- Study text:
A 39-year-old man from Connecticut was recently caught trying to smuggle nearly three dozen live finches through John F. Kennedy Airport, which he planned on selling for singing competitions. The man was arrested after arriving at JFK from a flight from Georgetown, Guyana. Custom officials found 34 live birds in his carry-on luggage hidden inside individual plastic hair curlers. The man is arraigned on the charge of unlawful wildlife smuggling. Finches from Guyana are prized and are often used in singing contests in Brooklyn and Queens where wages are placed on the birds with the best voices. The man planned on selling each finch for about $3,000, which would have totaled at more than $100,000.

A $10,000 penny pyramid

It took a man from Arizona three years to build a pyramid from more than a million pennies, which might earn him a Guinness world record. The man is known on YouTube as the “Penny Building Fool” and assembled the 44.6-inch penny pyramid by creating 93,665 small stacks of 11 pennies. The base of the structure is 65 stacks long and 65 stacks wide. The pyramid weighs 6,360 pounds. He was inspired to attempt the world record when a co-worker asked if his previous penny pyramid, consisting of 47,000 pennies, was a world record. It wasn’t, but researching the topic led to the creation of the massive potentially world-record breaking penny pyramid. The current world recorder holder is in Lithuania, where a pyramid was assembled from just over a million pennies.

- What to work on:
(1) Please decide whether each statement agrees with the news text about the finches and the penny pyramid, answering yes or no and quoting the words of the text that settle it: (a) The finches were found in the man's checked luggage. (b) The penny pyramid weighs 6,360 pounds. (c) The builder's earlier pyramid of 47,000 pennies was a world record.
(2) In the news text about the finches and the penny pyramid, where did the man's flight to JFK come from?
(3) Carry on the news text about the finches and the penny pyramid from its final sentence.
The material that follows has nothing to do with what you're asked here.

- Supplied material:
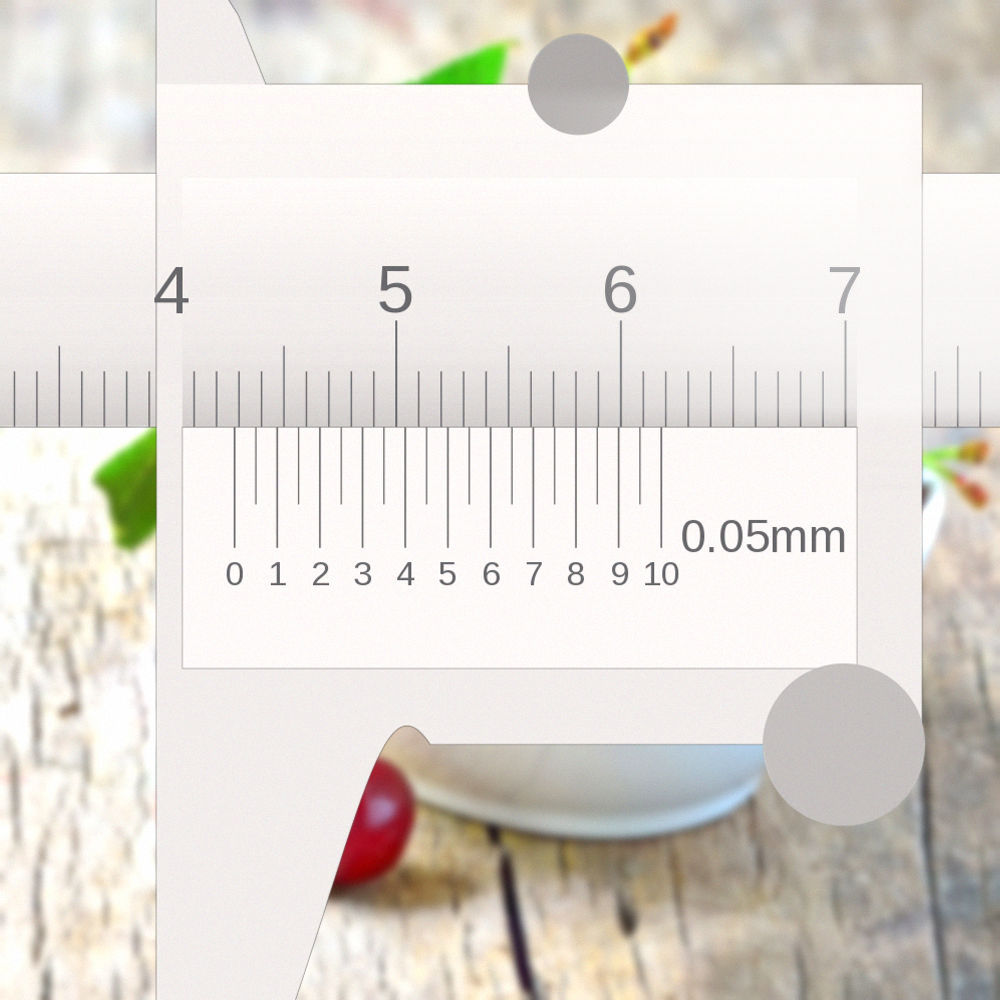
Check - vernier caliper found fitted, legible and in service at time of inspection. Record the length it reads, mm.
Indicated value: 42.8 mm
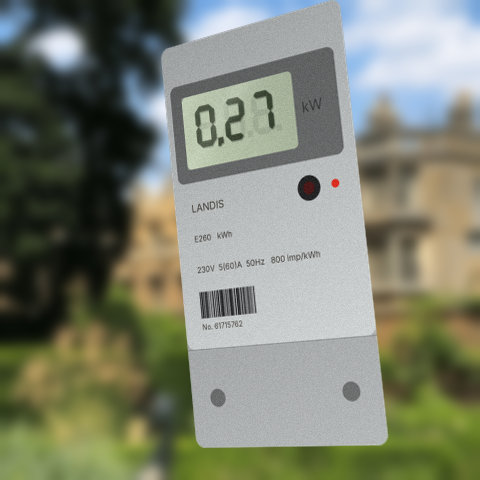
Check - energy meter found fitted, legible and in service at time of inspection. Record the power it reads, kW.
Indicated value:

- Task-by-task results:
(1)
(a) No: "in his carry-on luggage"
(b) Yes: "The pyramid weighs 6,360 pounds."
(c) No: "It wasn’t"

(2) Georgetown, Guyana.

(3)
Haunted witch prison for sale

“The Cage” was once a medieval prison for women accused of witchcraft, which is now on sale as a small cozy home. Prospective buyers beware: the jail’s history has led many to claim the house is the most haunted in England, which British real estate agency Home Domus 360 wrote in a listing on Facebook. The house is located in St. Osyth in Essex, U.K. The current owner has tried to sell the home twice before since moving out in 2008. During the St. Osyth witch trials in 1582, 14 women were accused of witchcraft, three of whom were executed. One of the accused, Ursula Kemp, was a local healer who was sentenced to death by hanging. She is commemorated in a plaque that hangs on one of the former prison’s walls. In 1921, two female skeletons, which were thought to be the remains of executed women falsely accused of being witches, were unearthed in a St. Osyth garden during a construction project. The asking price for the home is 240,000 British pounds, which is $305,478 in U.S. dollars.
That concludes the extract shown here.